Waugh’s comments came on the same day World No. 2 Rory McIlroy painted a grim picture of the current state of any potential deal while addressing the resignation this week from the tour’s negotiating team of lead dealmaker Jimmy Dunne. "We'll see where it goes from here, we'll see what happens,” McIlroy said, “but I would say my confidence level on getting something done before last week was as low as it had been, and with this news of Jimmy resigning and knowing the relationship he has with the other side and how much warmth there is from the other side, it's concerning."

Waugh noted that the “unsustainable” business model that is LIV has put enormous financial pressure on the PGA Tour, which has answered with significant purse increases and the formation of PGA Tour Enterprises with new partner Strategic Sports Group. He added the PIF has put financially stress on the PGA of America, as well.

“I don’t think the game is big enough for two tours like that,” Waugh said. “And I think we’re diluting the game in the way that is not healthy. We’ve said that, really from the beginning.”

Waugh also addressed questions about how LIV Golf has been treated by the Official World Golf Ranking organization, on which he sits on the board. Seeking continued status for its members to qualify for major championships, LIV first applied for accreditation in July 2022 after its first season had begun. After going through its vetting process, the OWGR rejected LIV’s application in October 2023, and in March of this year, LIV CEO Greg Norman announced in a letter to his players that the league would no longer try to get OWGR ranking points.

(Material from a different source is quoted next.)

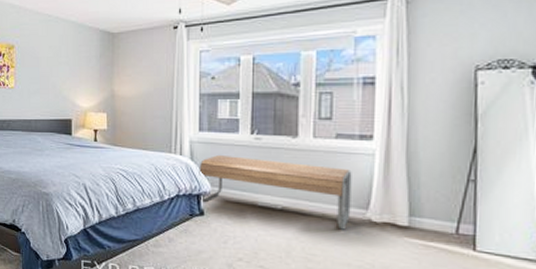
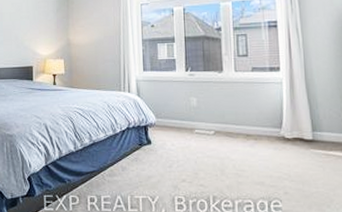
bench: present [199,155,352,230] -> none [145,91,269,147]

"A resolution which protects the accuracy, credibility, and integrity of the OWGR rankings no longer exists,” Norman wrote. “We have made enormous efforts to fight for you and to ensure your accomplishments are recognized within the existing ranking system. Unfortunately, the OWGR has shown little willingness to productively work with us."

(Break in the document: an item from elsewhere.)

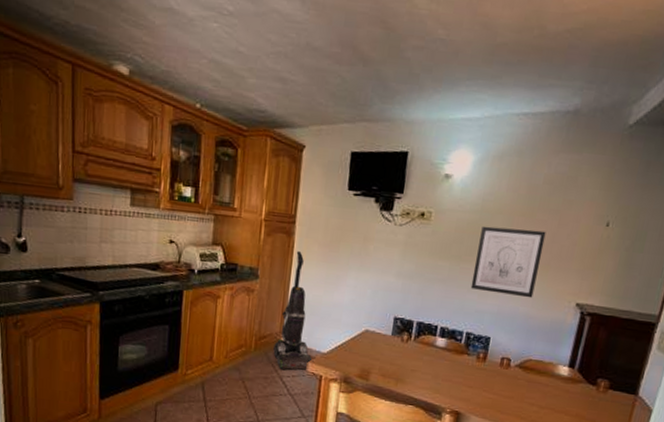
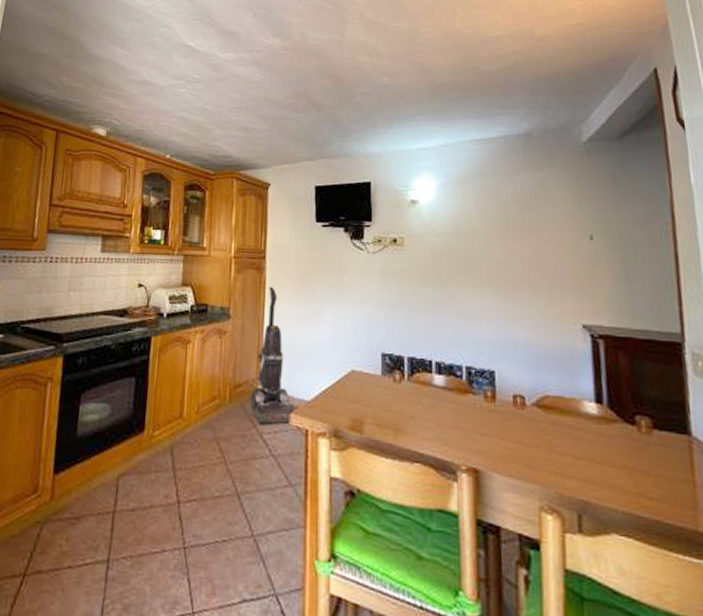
wall art: present [470,226,546,299] -> none [459,248,532,323]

Waugh disputed those assertions on Wednesday, saying that LIV may have “misunderstood” the initial application process, while OWGR was “very responsive” throughout. But there were ultimately sticking points about LIV’s competition that could not be reconciled. And those did not include playing only 54 holes with no cut.

“We could solve that,” Waugh said. “… But there were fundamental things that we weren't sure we could solve for with math, which was relegation and promotion, and what that looked like because that was murky and they didn't want to share … so we never knew the percentages of what that would look like.

“And secondly, just the inherent conflict of team versus individual play and whether that could create a situation, and it actually became public last year when one of the players talked about you know trying to two-putt as opposed to trying to make a putt to win a tournament. He was trying to two-putt for his team.”

Waugh said neither side’s position changed, and he said they learned of LIV’s application withdrawal from reports about Norman’s letter to his players.

“I don't think OWGR's job is to seek out tours to do that, and if they wanted to reapply, we'd certainly entertain it," Waugh said. "We've behaved properly. …It's very cordial. It's not a war. I don't want to pretend that. They were responsive, too, but they didn't get an answer that they wanted.